Paired t-test example:

Cristina Cox Fernandes and colleagues were studying the number of electric fish species living in various parts of the Amazon basin were interested in whether the presence of tributaries affected the local number of electric fish species (Fernandes et al. 2004). They counted the number of electric fish species above and below the entrance point of a major tributary of 12 different river locations. Here is what they found:

tributary	speciesUpstream	speciesDownstream
Içá	14	19
Jutaí	11	18
Japurá	8	8
Coari	5	7
Purus	10	16
Manacapuru	5	6
Negro	23	24
Madeira	29	30
Trombetas	19	16
Tapajós	16	20
Xingu	25	21
Tocantins	10	12

Paired t-test data visualization:

Lets make a plot!

Figure 3: (A) The full data, (B) The difference in the number of fish species (Downstream - Upstream)

Paired t-test evaluating assumptions:

Now lets make a quick qq-plot to evaluate the assumption of normality. Remember that normal data will make a roughly linear qq-plot. Figure 4 shows the data seem pretty normal!

electric <- read_csv("https://whitlockschluter3e.zoology.ubc.ca/Data/chapter12/chap12q19ElectricFish.csv")
electric <- electric %>% 
  mutate(diff_n_species = speciesDownstream-speciesUpstream) 

ggplot(electric, aes(sample = diff_n_species ))+
  geom_qq()+
  geom_qq_line()

Figure 4: A qq=plot to evaluate the assumption of normality.

Paired t-test hypotheses.

The null hypothesis is that the mean difference between pairs is zero.
The alternative hypothesis is that the mean difference between pairs is not zero.

Paired t-test by hand

We can now find 95% confidence intervals and test the null!
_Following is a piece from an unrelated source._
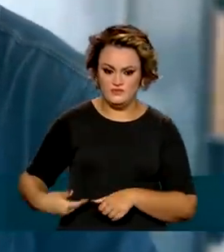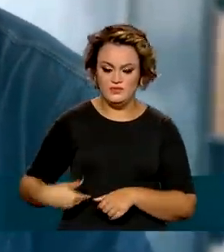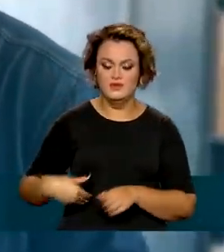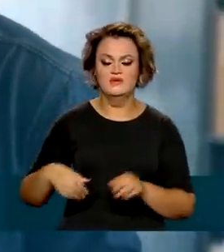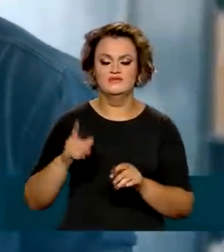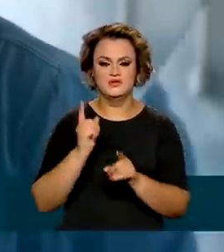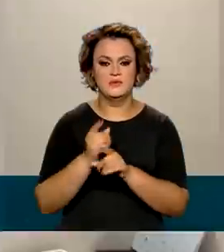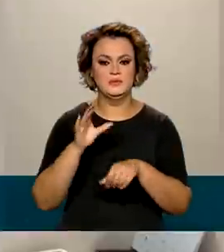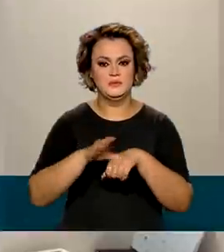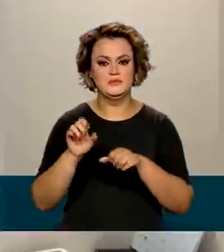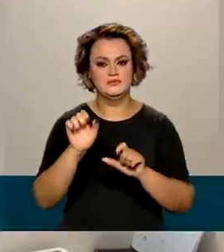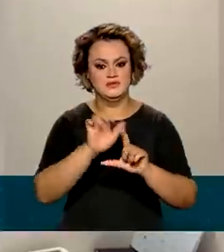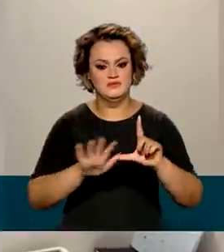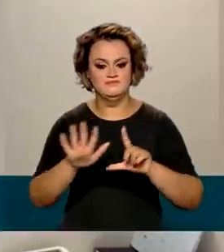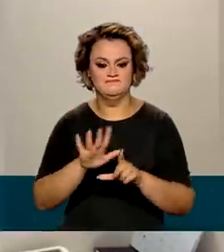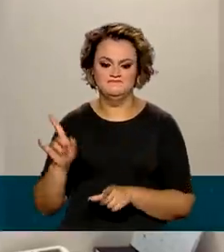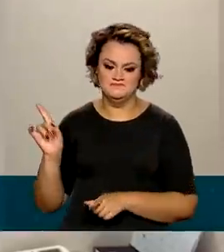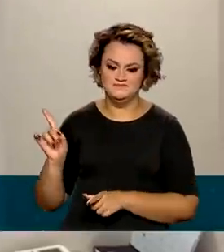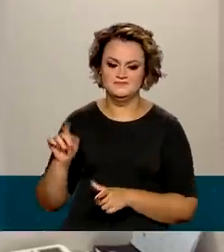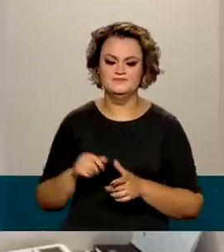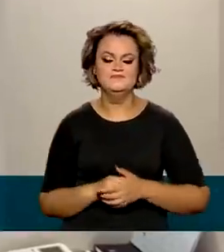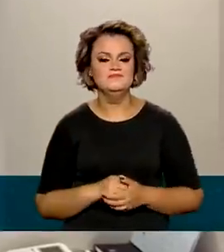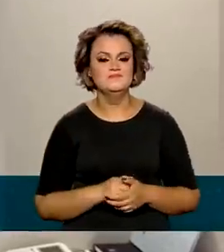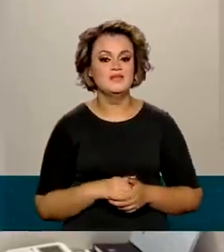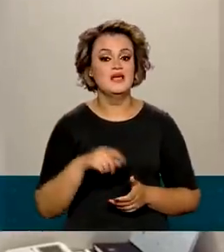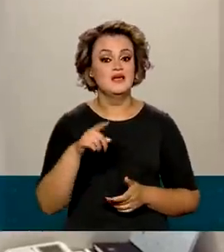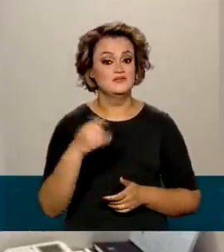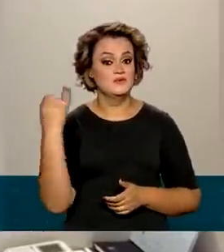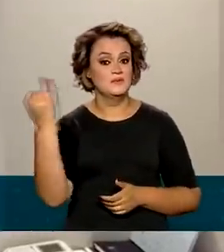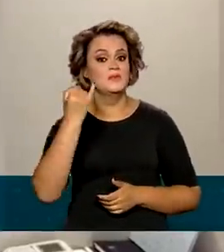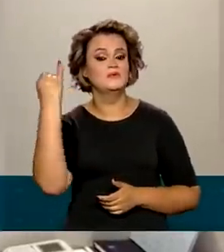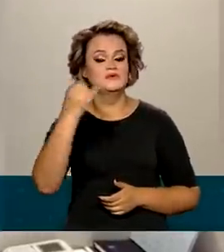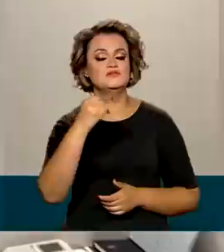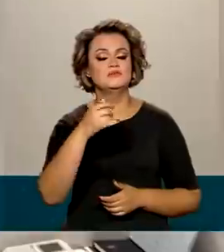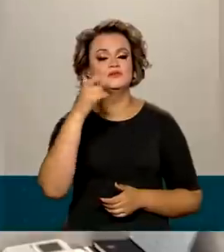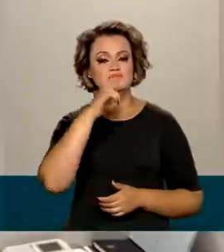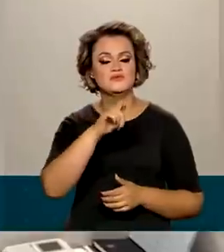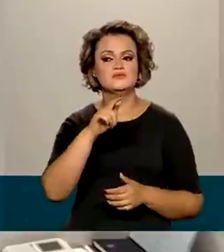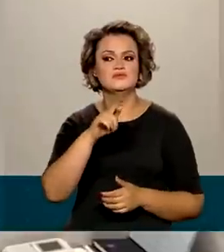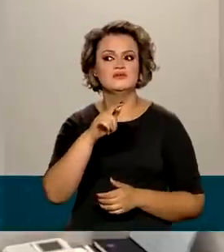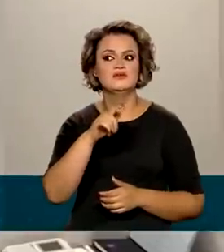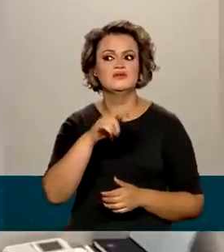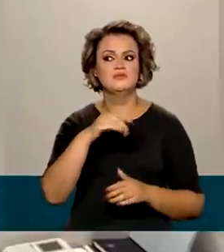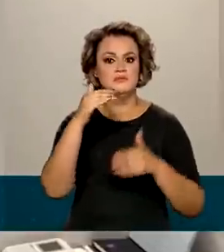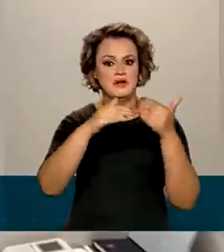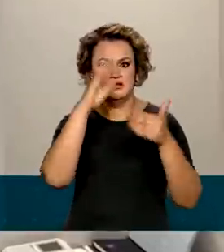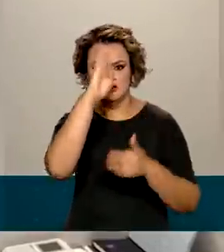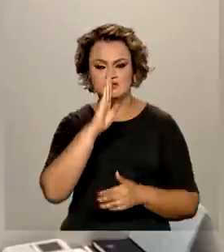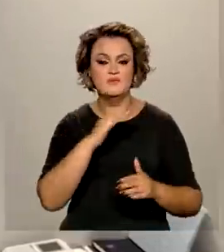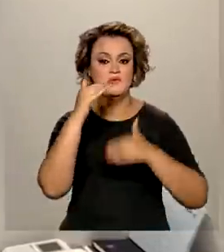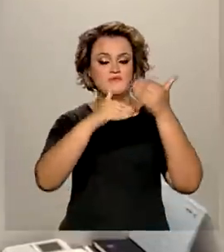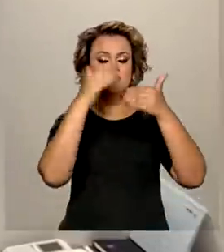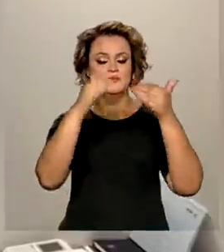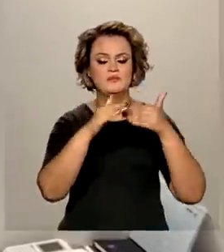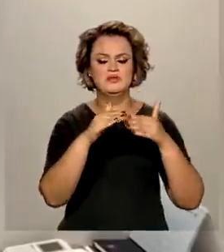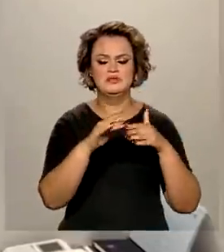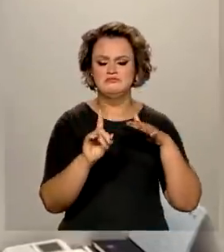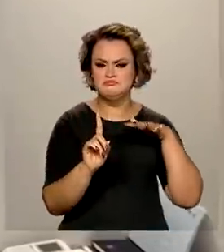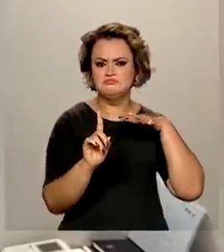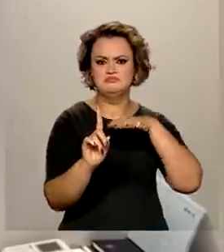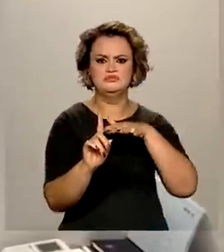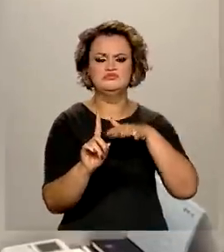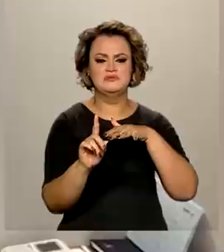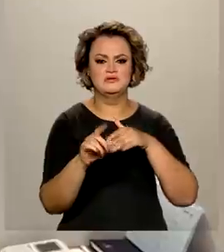.br. Isso foi essencial para avançarmos e termos colocado o Brasil em posição de destaque na agenda de governo digital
Recall that the degrees of freedom for a paired t-test is the number of pairs minus one:

electric %>%
  summarise(n        = n(),
            df       = n -1,
            crit_t   = qt(0.975, df = df),
            estimate = mean(diff_n_species),
            SE       = sd(diff_n_species) / sqrt(n),
            t        = estimate/SE,
            lower_95 = estimate - SE * crit_t,
            upper_95 = estimate + SE * crit_t,
            pval     = 2 * pt(q=-abs(t), df=df))                                                                                                          %>% kable()
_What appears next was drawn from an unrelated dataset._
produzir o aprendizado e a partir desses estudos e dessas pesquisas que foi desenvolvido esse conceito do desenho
n	df	crit_t	estimate	SE	t	lower_95	upper_95	pval
12	11	2.200985	1.833333	0.960061	1.909601	-0.2797467	3.946413	0.0825965

So $p > \alpha$ so we ail to reject the null - there is not enough evidence to conclude that downstream has a different number of electric fish species than upstream does.

Paired t-test in R with t.test

Rather than these laborious calculations, we can have R do a paired t.test for us:

We can either do a one sample t-test on the difference

t.test(x= electric$diff_n_species,mu = 0)


    One Sample t-test

data:  electric$diff_n_species
t = 1.9096, df = 11, p-value = 0.0826
alternative hypothesis: true mean is not equal to 0
95 percent confidence interval:
 -0.2797467  3.9464134
sample estimates:
mean of x 
 1.833333

Or as a paired t-test

We can either do a one sample t-test on the difference and get a similar output. I won’t bother you with that. Rather I will remind you that the tidy() function in the broom package converts that test output into a nice row.

t.test(x= electric$speciesUpstream, y = electric$speciesDownstream, paired = TRUE) %>%
  tidy()

# A tibble: 1 × 8
  estimate statistic p.value parameter conf.low conf.high method      
     <dbl>     <dbl>   <dbl>     <dbl>    <dbl>     <dbl> <chr>       
1    -1.83     -1.91  0.0826        11    -3.95     0.280 Paired t-te…
# ℹ 1 more variable: alternative <chr>

Paired t-test in R with lm()

We can also conduct a simple linear model

lm(diff_n_species ~ 1, data = electric)%>%
  summary()


Call:
lm(formula = diff_n_species ~ 1, data = electric)

Residuals:
    Min      1Q  Median      3Q     Max 
-5.8333 -1.0833 -0.3333  2.4167  5.1667 

Coefficients:
            Estimate Std. Error t value Pr(>|t|)  
(Intercept)   1.8333     0.9601    1.91   0.0826 .
---
Signif. codes:  0 '***' 0.001 '**' 0.01 '*' 0.05 '.' 0.1 ' ' 1

Residual standard error: 3.326 on 11 degrees of freedom

Let’s take a minute to interpret this output. Specifically, let’s start with coefficients. Here there is only one row – (Intercept) which, in this case, refers to the mean o the paired differences.

Estimate: Tells us the estimate.
Std. Error: Tells us the standard error of this estimate (note this matches our math!!).
t value: Tells us the t-value – i.e. the number of standard errors away rom the null of zero we are. - Pr(>|t|): Tell us the p-value - -the probability that a random sample from the null distribution would be this weird.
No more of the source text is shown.